Running along the walls of the room is an inscription reminding the merchants where they were and calling them to honour their surroundings and to trade honestly and fairly. Those failing to do this (well, those who fell foul of the city leaders anyway) were sent to the dark cellars of the Tower which rises up through the roof of the building. The merchants were given six months to settle their debts or pay back what they had been judged to have cheated (not that easy when you’re trapped in a rat-infested dungeon). If they did not comply they were taken to the chapel at the top of the Tower. On their way up, they probably, given the circumstances, neglected to admire the unique stone staircase ingeniously built without a central column. After making their peace with their maker, they were taken to their own table on the trading floor and beheaded in front of their fellow merchants. The city then took back its cloth and gave the table to someone else. Now that’s what I’d call zero tolerance to white collar crime.

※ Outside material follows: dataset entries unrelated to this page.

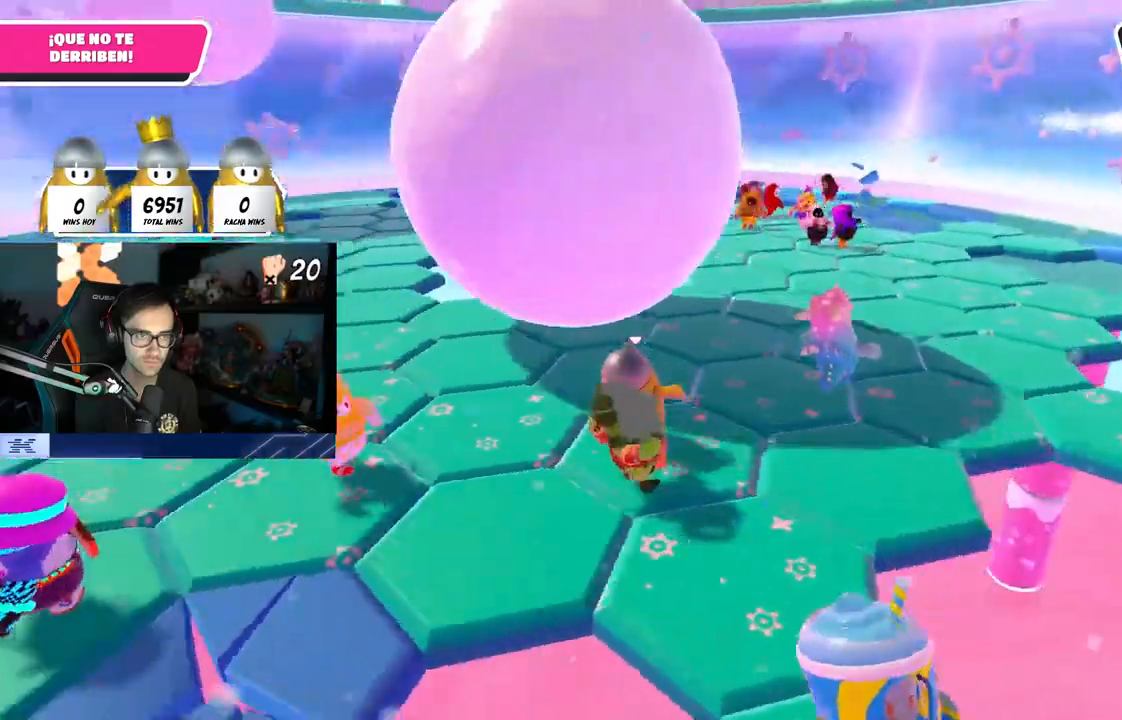
{"buttons": [], "left_stick": "up-left", "right_stick": "center", "events": [[433, "right_stick", "center"], [500, "left_stick", "up-left"]]}
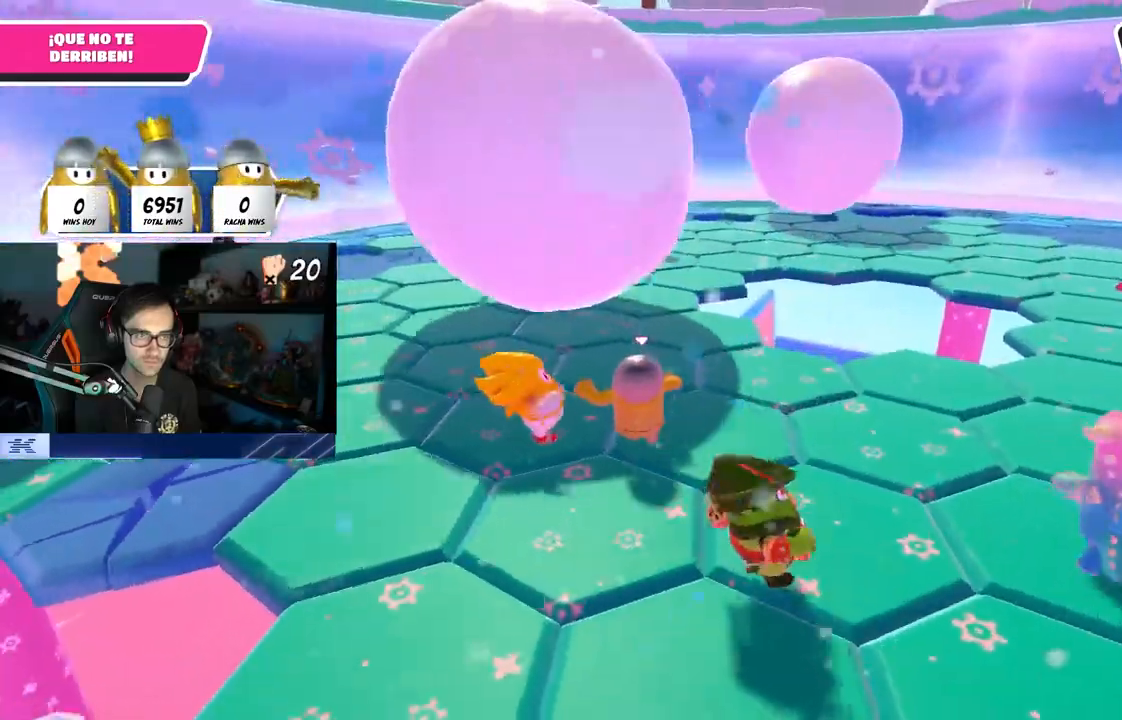
{"buttons": [], "left_stick": "down-left", "right_stick": "center", "events": [[200, "CROSS", "down"], [333, "CROSS", "up"], [450, "left_stick", "down-left"]]}
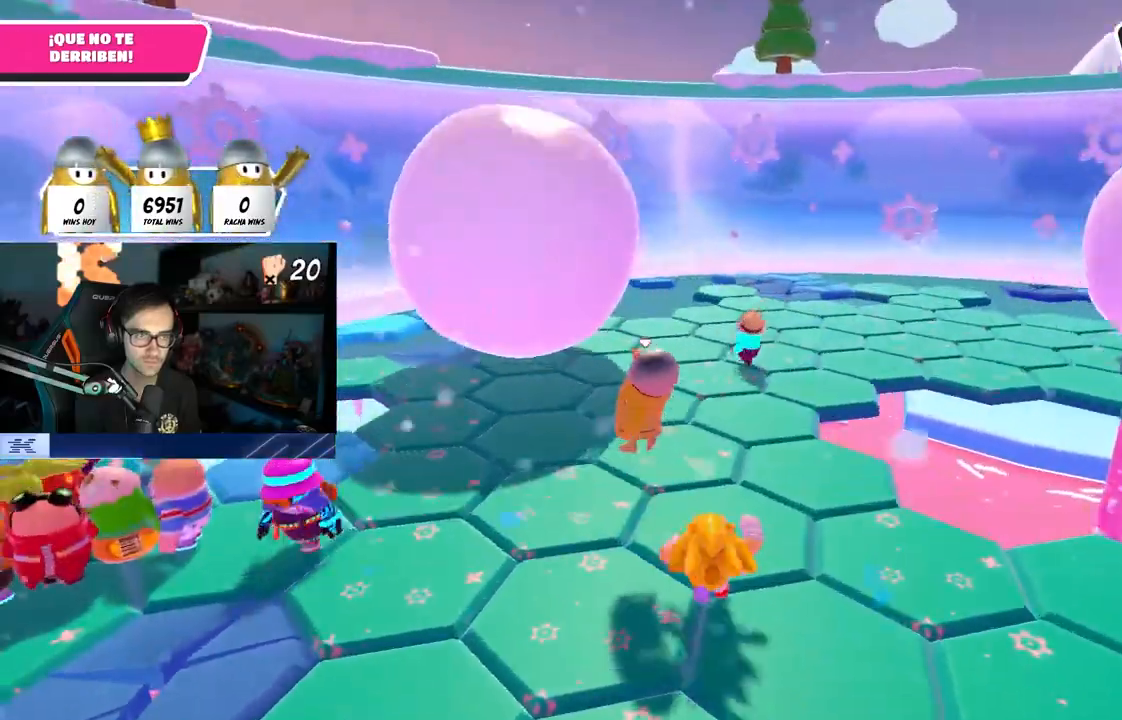
{"buttons": [], "left_stick": "up", "right_stick": "center", "events": [[33, "left_stick", "down-right"], [117, "left_stick", "down-left"], [183, "right_stick", "down-right"], [250, "right_stick", "center"], [267, "left_stick", "up-left"], [333, "left_stick", "up"]]}
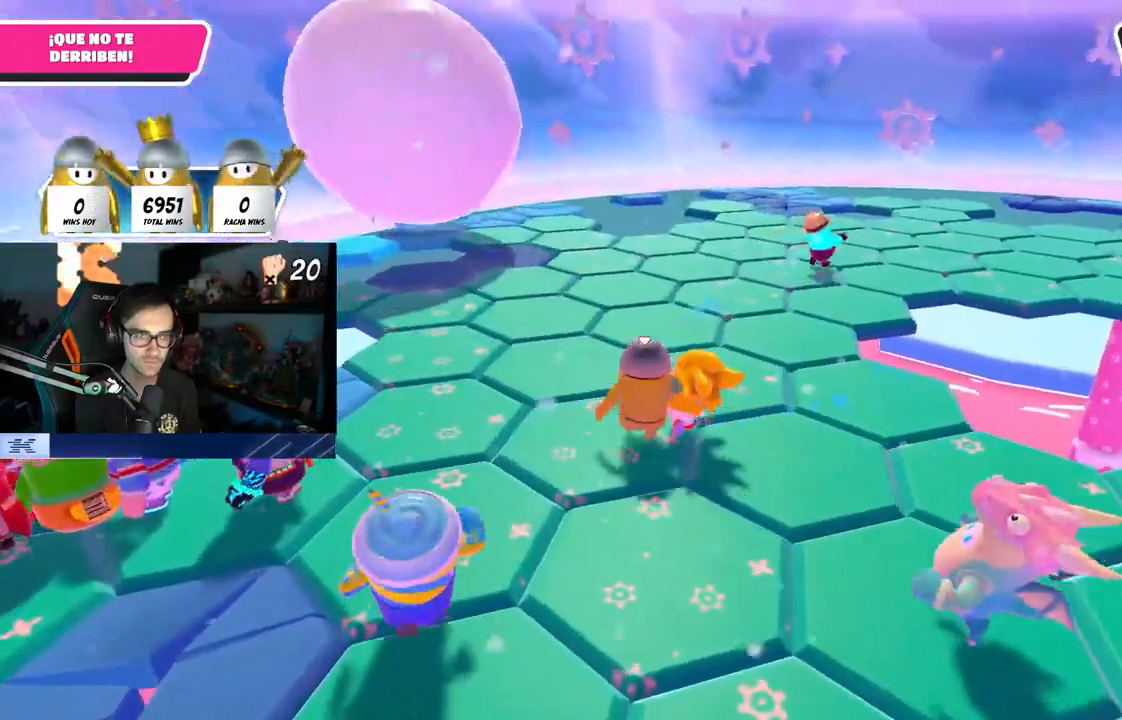
{"buttons": [], "left_stick": "up", "right_stick": "center", "events": [[83, "left_stick", "center"], [133, "left_stick", "left"], [283, "left_stick", "up"], [383, "right_stick", "right"], [450, "right_stick", "center"]]}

The Consulat del Mar or maritime consulate is accessed through the garden at the back of the building. This was luxury office space (the ceilings are decorated with gold leaf and fine wood carvings) for the trade delegations which were maintained by all the major trading cities of the Mediterranean in the fifteenth century, with representatives from as far afield as Damascus, Rome, Venice, Egypt, Beirut and many others.

On the exterior wall is one of the mysteries of La Lonja. The wall is decorated with a series of forty medals bearing men’s faces but historians can’t make up their minds who they are supposed to be. Are they Roman Emperors? Aragon kings? Leading merchants? Famous paella chefs? Ali Baba’s forty thieves? We’ll probably never know.

After the discovery of America, Spain’s Mediterranean ports started gradually to decline as importance shifted to the Atlantic coast. Valencia’s Golden Age was coming to an end, as was the heyday of La Lonja. It remained an important part of the Valencian economy as the city’s silk exchange until the nineteenth century when oranges and rice replaced silk as the region’s principal export. During the civil was, La Lonja was briefly to recapture its former glories when it was used to house the Spanish parliament while Valencia was capital of the Republic.

So, in the twenty-first century, what do you do with a wholly exceptional example of a secular building in late Gothic style, which dramatically illustrates the power and wealth of one of the great Mediterranean mercantile cities? Well, that’s a problem that successive Valencian governments have consistently failed to find a solution to. It has been used for parties, royal weddings, as an exhibition centre and a museum. Since its designation as a World Heritage sight La Lonja has become a bit of a museum piece in itself and is considered to be too precious for such trivial uses.

Even the annual exhibition of Fallas figures has been moved to a local shopping centre. While the Cathedral still serves the purpose for which it was built and the Mercado Central across the road bristles with the very lifeblood of the city, La Lonja stands dustily still and largely empty.